The input to this function is a matrix, while the input to diags is a ragged list. The diagonals of the sparse matrix all have different numbers of values. So the specification has to accomodate this in one or other. spdiags does this by ignoring some values, diags by taking a list input.
The sparse.diags([1.1,1.2],-1,(4,2)) error is puzzling.

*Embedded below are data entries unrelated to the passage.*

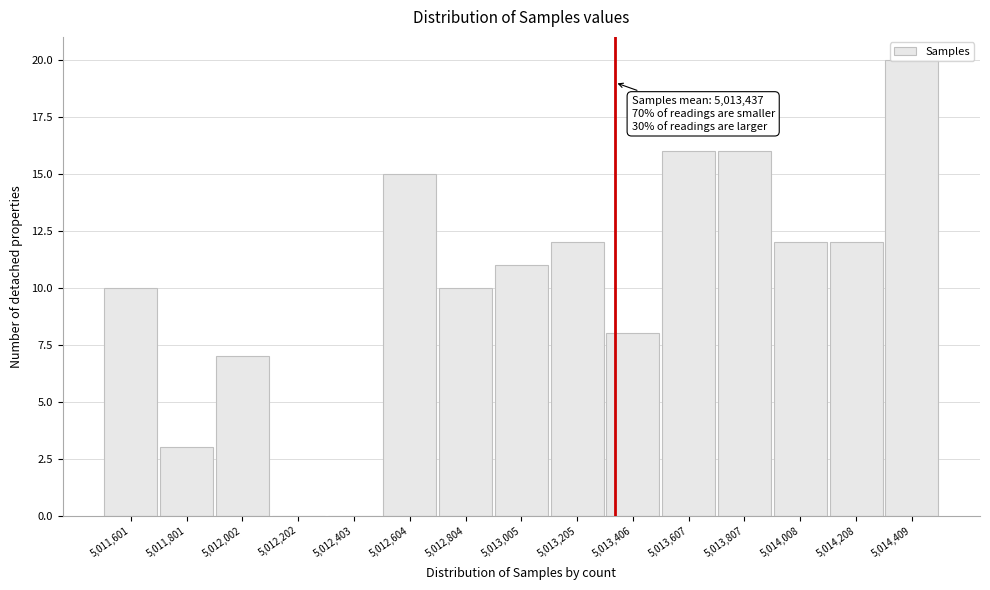

What is the change in value from 5,012,202 to 5,013,406?

+8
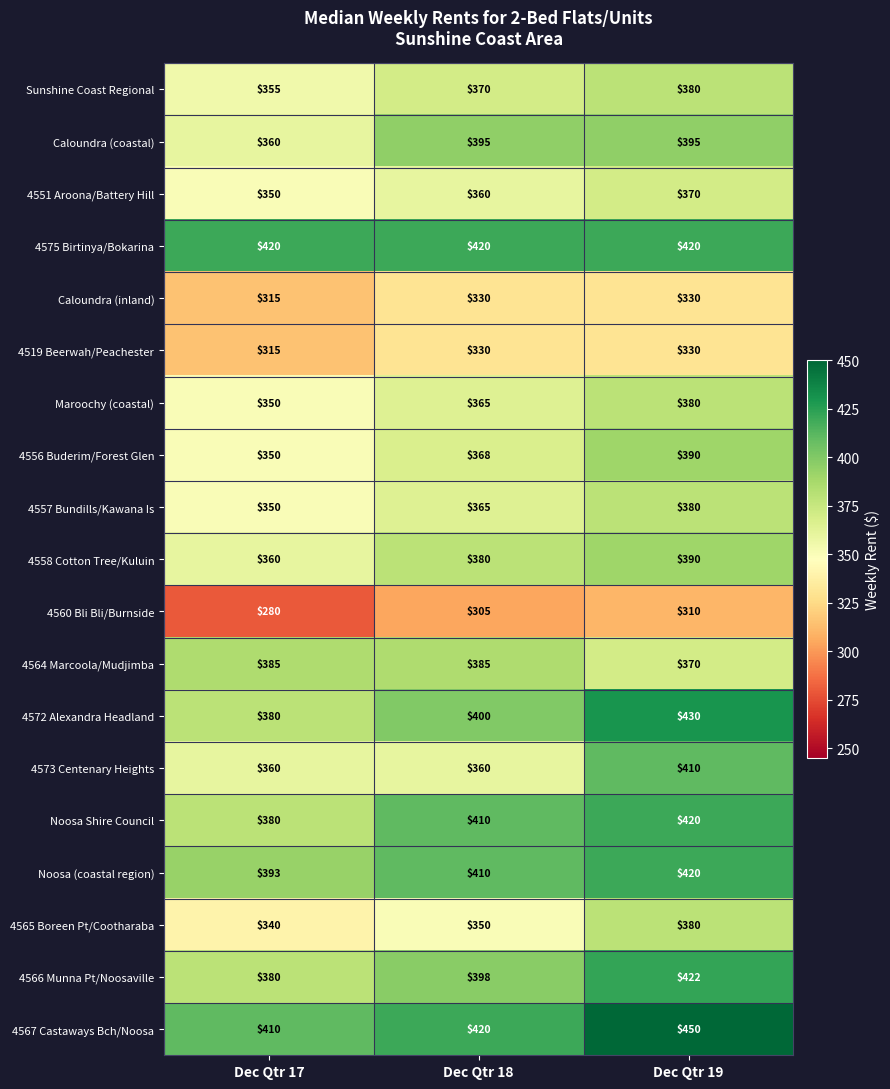

What is the spread (max minus min) of values at Dec Qtr 18?

115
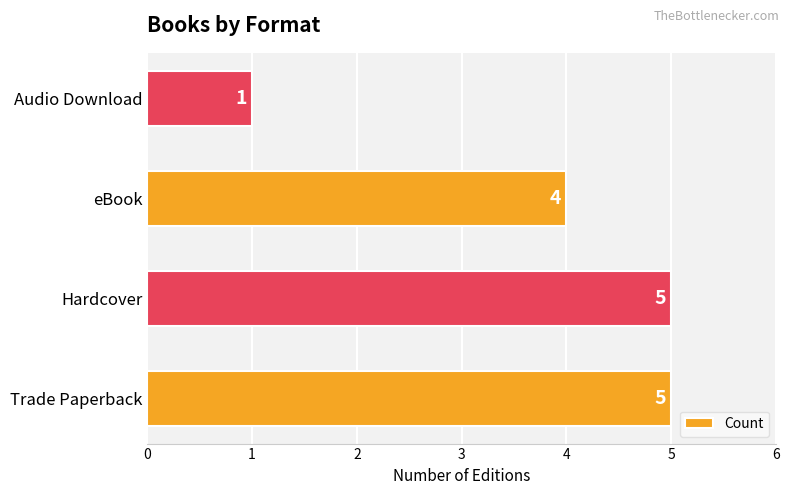

True or false: the data shows 5 at Hardcover.

True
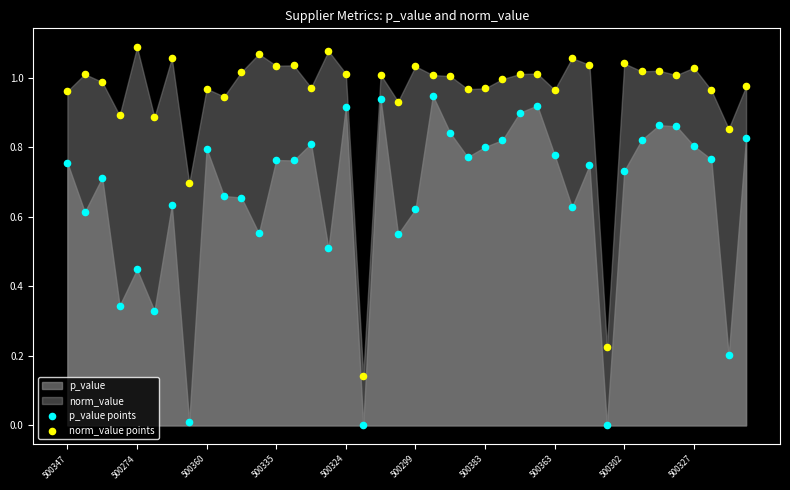

Which series contains the lowest Y value?

p_value points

the spdiags equivalent does work:
In [421]: sparse.spdiags([[1.1,1.2]],-1,4,2).A
Out[421]:
array([[ 0. , 0. ],
[ 1.1, 0. ],
[ 0. , 1.2],
[ 0. , 0. ]])
The error is raised in this block of code:
for j, diagonal in enumerate(diagonals):
offset = offsets[j]
k = max(0, offset)
length = min(m + offset, n - offset)
if length <= 0:
raise ValueError("Offset %d (index %d) out of bounds" % (offset, j))
try:
data_arr[j, k:k+length] = diagonal
except ValueError:
if len(diagonal) != length and len(diagonal) != 1:
raise ValueError(
"Diagonal length (index %d: %d at offset %d) does not "
"agree with matrix size (%d, %d)." % (
j, len(diagonal), offset, m, n))
raise
The actual matrix constructor in the diags is:
dia_matrix((data_arr, offsets), shape=(m, n))
This is the same constructor that spdiags uses, but without any manipulation.
In [434]: sparse.dia_matrix(([[1.1,1.2]],-1),shape=(4,2)).A
Out[434]:
array([[ 0. , 0. ],
[ 1.1, 0. ],
[ 0. , 1.2],
[ 0. , 0. ]])
In dia format, the inputs are stored exactly as given by spdiags (complete with that matrix with extra values):
In [436]: M.data
Out[436]: array([[ 1.1, 1.2]])
In [437]: M.offsets
Out[437]: array([-1], dtype=int32)
As #user2357112 points out, length = min(m + offset, n - offset is wrong, producing 3 in the test case. Changing it to length = min(m + k, n - k) makes all cases for this (4,2) matrix work. But it fails with the transpose: diags([1.1,1.2], 1, (2, 4))
The correction, as of Oct 5, for this issue is:
https://github.com/pv/scipy-work/commit/529cbde47121c8ed87f74fa6445c05d71353eb6c
length = min(m + offset, n - offset, min(m,n))
With this fix, diags([1.1,1.2], 1, (2, 4)) works.